Up-regulation of thrombospondin-4 (TSP4) or voltage-gated calcium channel subunit α₂δ₁ (Ca_vα₂δ₁) proteins in the spinal cord contributes to neuropathic pain development through an unidentified mechanism. We have previously shown that TSP4 interacts with Ca_vα₂δ₁ to promote excitatory synaptogenesis and the development of chronic pain states. However, the TSP4 determinants responsible for these changes are not known. Here, we tested the hypothesis that the Ca_vα₂δ₁-binding domains of TSP4 are synaptogenic and pronociceptive.
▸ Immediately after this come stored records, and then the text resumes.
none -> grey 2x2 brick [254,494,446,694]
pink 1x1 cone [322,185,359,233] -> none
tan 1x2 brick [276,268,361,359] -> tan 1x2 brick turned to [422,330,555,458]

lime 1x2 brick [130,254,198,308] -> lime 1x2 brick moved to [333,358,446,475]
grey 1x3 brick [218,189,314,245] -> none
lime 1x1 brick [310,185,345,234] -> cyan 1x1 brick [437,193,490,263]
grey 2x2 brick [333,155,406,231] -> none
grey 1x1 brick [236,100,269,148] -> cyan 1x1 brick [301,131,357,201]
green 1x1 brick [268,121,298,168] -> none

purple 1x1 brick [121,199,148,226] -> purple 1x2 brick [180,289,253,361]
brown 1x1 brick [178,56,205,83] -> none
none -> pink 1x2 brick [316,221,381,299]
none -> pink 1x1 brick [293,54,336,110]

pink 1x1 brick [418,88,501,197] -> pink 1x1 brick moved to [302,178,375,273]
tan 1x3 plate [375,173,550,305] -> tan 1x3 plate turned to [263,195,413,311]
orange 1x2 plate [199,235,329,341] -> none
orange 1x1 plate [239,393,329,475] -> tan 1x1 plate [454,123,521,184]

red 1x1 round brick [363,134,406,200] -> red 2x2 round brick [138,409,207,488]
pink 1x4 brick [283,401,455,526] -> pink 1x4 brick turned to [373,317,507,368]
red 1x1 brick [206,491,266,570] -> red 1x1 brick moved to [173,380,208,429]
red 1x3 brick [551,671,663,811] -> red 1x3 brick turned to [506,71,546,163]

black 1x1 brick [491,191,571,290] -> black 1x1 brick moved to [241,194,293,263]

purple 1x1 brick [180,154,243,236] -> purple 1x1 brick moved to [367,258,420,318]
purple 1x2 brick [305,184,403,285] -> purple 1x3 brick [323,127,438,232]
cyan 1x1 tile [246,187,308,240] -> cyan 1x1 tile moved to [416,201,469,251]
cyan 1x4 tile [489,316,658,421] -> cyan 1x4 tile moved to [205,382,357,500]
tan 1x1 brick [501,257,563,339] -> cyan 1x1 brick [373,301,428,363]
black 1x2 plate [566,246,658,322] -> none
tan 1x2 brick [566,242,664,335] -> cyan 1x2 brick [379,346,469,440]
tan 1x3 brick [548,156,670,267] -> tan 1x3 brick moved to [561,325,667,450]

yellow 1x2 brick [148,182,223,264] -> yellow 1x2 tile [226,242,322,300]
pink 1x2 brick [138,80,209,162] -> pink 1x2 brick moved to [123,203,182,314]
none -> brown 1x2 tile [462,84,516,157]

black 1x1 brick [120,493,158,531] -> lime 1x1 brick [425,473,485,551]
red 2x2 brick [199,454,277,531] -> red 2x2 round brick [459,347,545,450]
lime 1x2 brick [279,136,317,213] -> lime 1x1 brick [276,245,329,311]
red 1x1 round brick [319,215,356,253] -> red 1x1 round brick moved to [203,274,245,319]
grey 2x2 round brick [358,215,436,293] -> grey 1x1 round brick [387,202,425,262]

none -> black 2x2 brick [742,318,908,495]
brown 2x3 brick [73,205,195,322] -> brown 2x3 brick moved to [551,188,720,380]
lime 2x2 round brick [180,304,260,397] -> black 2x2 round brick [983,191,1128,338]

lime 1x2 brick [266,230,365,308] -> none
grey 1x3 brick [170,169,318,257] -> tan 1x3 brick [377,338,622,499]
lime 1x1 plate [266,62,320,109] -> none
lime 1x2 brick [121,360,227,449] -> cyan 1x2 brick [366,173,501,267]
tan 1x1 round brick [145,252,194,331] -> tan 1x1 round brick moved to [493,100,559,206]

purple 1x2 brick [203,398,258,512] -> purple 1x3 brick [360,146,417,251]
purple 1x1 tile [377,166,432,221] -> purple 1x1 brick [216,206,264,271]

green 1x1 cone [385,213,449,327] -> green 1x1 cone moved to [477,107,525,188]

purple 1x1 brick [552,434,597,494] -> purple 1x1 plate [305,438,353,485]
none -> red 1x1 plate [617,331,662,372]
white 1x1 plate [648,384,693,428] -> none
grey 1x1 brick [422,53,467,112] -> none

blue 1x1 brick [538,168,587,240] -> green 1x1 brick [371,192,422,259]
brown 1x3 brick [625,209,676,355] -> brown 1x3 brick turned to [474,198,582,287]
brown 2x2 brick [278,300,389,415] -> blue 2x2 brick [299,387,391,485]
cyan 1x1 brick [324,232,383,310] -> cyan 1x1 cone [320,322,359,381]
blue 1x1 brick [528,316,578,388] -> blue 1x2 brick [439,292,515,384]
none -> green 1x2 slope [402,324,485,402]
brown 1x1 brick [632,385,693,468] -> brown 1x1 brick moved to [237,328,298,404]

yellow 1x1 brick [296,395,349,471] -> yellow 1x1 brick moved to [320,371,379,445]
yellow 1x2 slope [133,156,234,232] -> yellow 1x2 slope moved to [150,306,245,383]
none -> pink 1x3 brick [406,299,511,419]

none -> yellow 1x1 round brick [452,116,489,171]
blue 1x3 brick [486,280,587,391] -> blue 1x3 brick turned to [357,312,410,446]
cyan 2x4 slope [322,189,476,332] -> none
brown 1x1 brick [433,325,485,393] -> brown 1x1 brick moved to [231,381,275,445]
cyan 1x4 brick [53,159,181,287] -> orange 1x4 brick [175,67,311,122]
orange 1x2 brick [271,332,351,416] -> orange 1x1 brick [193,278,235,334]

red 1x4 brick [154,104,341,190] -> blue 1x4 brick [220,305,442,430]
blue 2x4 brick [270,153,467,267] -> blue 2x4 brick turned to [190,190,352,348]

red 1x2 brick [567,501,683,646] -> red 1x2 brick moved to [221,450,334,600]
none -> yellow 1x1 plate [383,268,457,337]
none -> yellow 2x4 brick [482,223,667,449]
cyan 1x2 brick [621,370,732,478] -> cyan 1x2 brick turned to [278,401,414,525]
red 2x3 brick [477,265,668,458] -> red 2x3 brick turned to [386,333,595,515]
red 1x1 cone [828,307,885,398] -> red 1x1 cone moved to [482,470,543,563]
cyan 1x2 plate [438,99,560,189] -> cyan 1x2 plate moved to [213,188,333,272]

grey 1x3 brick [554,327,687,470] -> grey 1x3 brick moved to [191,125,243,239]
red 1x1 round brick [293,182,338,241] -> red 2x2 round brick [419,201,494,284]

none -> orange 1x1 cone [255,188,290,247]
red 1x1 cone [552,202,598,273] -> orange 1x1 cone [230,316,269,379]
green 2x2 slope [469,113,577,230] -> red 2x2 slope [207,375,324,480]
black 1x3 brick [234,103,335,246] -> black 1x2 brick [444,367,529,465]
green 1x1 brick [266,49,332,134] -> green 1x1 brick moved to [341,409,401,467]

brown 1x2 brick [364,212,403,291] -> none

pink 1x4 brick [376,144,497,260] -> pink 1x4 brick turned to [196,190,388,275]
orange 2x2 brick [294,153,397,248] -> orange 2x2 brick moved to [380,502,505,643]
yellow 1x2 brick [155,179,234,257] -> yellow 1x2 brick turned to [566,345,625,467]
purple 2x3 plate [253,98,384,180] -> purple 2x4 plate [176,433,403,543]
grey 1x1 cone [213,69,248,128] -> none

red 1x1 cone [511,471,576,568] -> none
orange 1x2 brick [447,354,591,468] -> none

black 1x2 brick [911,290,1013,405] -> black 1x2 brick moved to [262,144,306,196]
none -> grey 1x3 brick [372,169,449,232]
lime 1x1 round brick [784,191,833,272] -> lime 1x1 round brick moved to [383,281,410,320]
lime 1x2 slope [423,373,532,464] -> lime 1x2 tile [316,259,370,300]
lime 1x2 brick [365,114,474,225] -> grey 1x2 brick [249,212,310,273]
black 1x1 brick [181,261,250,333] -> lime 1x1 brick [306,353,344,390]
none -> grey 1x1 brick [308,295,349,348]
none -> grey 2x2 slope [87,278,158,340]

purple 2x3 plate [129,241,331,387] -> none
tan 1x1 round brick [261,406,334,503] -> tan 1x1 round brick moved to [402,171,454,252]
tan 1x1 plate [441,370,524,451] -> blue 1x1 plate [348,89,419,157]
We mapped the major Ca_vα₂δ₁-binding domains of TSP4 within the coiled-coil and epidermal growth factor (EGF)-like domains <i>in vitro</i> Intrathecal injection of TSP4 fragment proteins containing the EGF-like domain (EGF-LIKE) into naïve rodents was sufficient for inducing behavioral hypersensitivity similar to that produced by an equal molar dose of full-length TSP4. Gabapentin, a drug that binds to Ca_vα₂δ₁, blocked EGF-LIKE-induced behavioral hypersensitivity in a dose-dependent manner, supporting the notion that EGF-LIKE interacts with Ca_vα₂δ₁ and thereby mediates behavioral hypersensitivity. This notion was further supported by our findings that a peptide within EGF-LIKE (EGFD355-369) could block TSP4- or Ca_vα₂δ₁-induced behavioral hypersensitivity after intrathecal injections. Furthermore, only TSP4 proteins that contained EGF-LIKE could promote excitatory synaptogenesis between sensory and spinal cord neurons, which could be blocked by peptide EGFD355-369. Together, these findings indicate that EGF-LIKE is the molecular determinant that mediates aberrant excitatory synaptogenesis and chronic pain development. Blocking interactions between EGF-LIKE and Ca_vα₂δ₁ could be an alternative approach in designing target-specific pain medications.